Anisha Javeri of IndieWire said, "Though the historical backdrop could have made for a compelling metaphor, the clichés and heavy-handedness of Mercury ultimately outweigh the novelty of its premise, while its sloppy social relevance angle does more to confound than clarify the disaster in question". She added that it "may be remembered as the first silent thriller in Indian cinema, but it's far from the heart-stopper we're looking for". Manoj Kumar R. of The Indian Express gave three-and-a-half stars out of five, stating: "Karthik Subbaraj's plot has a few gaps and he also uses the regular narrative techniques of the horror genre to create the moments of shock.
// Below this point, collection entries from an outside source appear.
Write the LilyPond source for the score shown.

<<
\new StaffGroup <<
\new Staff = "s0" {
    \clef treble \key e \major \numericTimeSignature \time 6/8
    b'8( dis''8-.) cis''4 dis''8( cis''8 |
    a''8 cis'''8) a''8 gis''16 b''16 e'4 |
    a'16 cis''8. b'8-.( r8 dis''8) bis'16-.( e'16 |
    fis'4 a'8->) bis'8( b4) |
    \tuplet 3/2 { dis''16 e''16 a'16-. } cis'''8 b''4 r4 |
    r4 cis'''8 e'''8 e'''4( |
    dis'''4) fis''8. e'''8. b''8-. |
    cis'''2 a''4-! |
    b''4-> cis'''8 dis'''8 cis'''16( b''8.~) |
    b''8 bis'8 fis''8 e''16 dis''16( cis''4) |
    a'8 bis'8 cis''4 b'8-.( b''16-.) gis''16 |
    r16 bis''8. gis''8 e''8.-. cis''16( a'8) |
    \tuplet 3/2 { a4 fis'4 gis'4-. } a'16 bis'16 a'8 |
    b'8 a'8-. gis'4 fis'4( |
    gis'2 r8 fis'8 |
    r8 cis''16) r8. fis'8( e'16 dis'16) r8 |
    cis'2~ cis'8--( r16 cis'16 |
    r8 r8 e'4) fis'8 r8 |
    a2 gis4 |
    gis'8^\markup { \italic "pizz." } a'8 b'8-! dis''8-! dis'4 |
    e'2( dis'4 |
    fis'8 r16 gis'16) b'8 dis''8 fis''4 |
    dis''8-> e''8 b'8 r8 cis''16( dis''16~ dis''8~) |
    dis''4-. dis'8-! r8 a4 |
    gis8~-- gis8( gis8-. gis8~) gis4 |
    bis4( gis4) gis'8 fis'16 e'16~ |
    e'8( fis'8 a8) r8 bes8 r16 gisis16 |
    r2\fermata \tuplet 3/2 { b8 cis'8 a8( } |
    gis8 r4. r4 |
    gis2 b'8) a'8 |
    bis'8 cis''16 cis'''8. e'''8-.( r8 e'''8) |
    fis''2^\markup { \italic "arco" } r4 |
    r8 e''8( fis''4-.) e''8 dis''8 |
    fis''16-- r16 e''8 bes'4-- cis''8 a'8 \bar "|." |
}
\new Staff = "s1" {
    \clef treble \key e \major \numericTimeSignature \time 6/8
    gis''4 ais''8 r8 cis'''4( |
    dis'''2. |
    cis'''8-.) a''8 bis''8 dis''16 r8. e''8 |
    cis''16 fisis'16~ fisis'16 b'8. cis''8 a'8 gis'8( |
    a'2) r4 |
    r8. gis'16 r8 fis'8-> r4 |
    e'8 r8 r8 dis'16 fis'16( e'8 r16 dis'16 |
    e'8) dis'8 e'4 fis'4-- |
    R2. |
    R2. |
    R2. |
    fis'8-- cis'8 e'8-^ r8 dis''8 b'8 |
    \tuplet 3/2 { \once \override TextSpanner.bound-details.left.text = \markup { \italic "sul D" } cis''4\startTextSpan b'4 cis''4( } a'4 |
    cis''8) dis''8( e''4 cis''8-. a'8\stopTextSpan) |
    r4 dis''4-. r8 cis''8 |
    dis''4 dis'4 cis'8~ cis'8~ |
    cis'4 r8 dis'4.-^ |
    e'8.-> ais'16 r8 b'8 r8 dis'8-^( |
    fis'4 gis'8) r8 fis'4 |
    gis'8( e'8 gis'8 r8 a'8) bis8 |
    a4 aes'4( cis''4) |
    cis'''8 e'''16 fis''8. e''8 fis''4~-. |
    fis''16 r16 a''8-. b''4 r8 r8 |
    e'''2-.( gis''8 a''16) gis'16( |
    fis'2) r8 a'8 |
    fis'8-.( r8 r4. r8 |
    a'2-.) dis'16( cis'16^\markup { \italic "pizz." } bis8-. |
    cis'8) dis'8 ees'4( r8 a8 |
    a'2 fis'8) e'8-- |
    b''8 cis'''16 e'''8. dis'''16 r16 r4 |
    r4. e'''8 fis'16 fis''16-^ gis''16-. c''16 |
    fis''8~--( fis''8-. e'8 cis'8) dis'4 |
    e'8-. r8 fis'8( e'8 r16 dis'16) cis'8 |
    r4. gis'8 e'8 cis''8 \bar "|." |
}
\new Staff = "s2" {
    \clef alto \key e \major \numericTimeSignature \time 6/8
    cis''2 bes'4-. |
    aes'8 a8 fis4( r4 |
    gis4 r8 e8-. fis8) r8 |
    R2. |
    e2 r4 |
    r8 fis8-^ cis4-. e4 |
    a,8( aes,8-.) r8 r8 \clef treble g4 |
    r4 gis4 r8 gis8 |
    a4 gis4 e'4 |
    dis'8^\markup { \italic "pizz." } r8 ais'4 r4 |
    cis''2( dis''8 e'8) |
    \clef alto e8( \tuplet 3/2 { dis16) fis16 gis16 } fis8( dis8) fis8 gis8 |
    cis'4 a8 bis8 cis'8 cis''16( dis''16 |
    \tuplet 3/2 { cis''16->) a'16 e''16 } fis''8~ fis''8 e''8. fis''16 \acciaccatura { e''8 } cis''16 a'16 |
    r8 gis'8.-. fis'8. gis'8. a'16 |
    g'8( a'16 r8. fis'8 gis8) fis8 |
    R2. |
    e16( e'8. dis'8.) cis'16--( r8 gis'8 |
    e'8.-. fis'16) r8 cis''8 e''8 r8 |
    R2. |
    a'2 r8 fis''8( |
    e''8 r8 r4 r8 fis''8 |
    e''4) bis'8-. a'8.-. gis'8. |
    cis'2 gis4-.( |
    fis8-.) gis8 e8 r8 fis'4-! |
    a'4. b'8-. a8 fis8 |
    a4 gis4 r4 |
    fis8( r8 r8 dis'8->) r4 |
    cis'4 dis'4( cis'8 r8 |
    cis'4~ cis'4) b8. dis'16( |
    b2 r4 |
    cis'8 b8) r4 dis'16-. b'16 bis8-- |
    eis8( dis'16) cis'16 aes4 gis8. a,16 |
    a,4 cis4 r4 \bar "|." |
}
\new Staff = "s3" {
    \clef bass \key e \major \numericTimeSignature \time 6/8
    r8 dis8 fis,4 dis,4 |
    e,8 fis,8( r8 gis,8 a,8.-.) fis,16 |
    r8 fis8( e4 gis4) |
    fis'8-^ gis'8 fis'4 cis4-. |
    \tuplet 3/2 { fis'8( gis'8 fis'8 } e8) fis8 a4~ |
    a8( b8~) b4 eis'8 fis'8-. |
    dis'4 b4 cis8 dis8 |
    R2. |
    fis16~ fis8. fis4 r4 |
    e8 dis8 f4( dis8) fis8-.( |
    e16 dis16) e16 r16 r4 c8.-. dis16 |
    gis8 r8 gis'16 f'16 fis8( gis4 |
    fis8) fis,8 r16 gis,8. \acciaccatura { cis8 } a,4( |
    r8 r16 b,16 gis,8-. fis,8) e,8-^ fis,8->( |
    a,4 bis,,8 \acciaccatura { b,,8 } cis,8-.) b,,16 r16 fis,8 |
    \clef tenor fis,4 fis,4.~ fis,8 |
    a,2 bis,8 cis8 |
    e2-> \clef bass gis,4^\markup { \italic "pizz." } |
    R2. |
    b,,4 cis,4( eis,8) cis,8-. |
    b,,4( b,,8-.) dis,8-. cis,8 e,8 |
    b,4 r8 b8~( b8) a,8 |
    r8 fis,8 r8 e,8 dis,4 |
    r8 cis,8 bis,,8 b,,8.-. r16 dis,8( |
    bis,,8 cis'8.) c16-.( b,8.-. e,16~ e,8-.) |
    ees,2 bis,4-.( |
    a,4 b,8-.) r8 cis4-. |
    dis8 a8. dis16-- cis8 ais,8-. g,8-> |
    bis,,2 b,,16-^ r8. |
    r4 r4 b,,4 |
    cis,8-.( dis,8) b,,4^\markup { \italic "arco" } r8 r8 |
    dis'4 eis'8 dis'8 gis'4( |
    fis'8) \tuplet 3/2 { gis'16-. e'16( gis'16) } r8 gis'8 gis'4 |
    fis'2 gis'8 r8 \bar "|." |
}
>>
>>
However, the overall impact of Mercury on a viewer is very effective, encouraging us to brush aside the shortcomings." Sajin Srijith of The New Indian Express gave a rating of four out of five and said: "Karthik Subbaraj's Mercury is audacious, technically-impressive, and an experiment filled with delightful surprises".

Nandini Ramnath of Scroll.in wrote: "Subbaraj tries to dress up a routine horror film with a social theme, but fortunately, the director has enough tricks up his sleeve to make the scary portions work". Arnab Bannerjee of Deccan Chronicle gave Mercury one-and-a-half five stars and stated: "Karthik Subbaraj tries to juggle a thriller horror story with a not-so-original twist". According to Baradwaj Rangan of Film Companion, Karthik made both a thriller and an "emotional horror-drama with a touch of eco-activism". Sowmya Rajendran of The News Minute stated: "The film breaks out of the formula horror film and attempts something new although the characters don't stand out".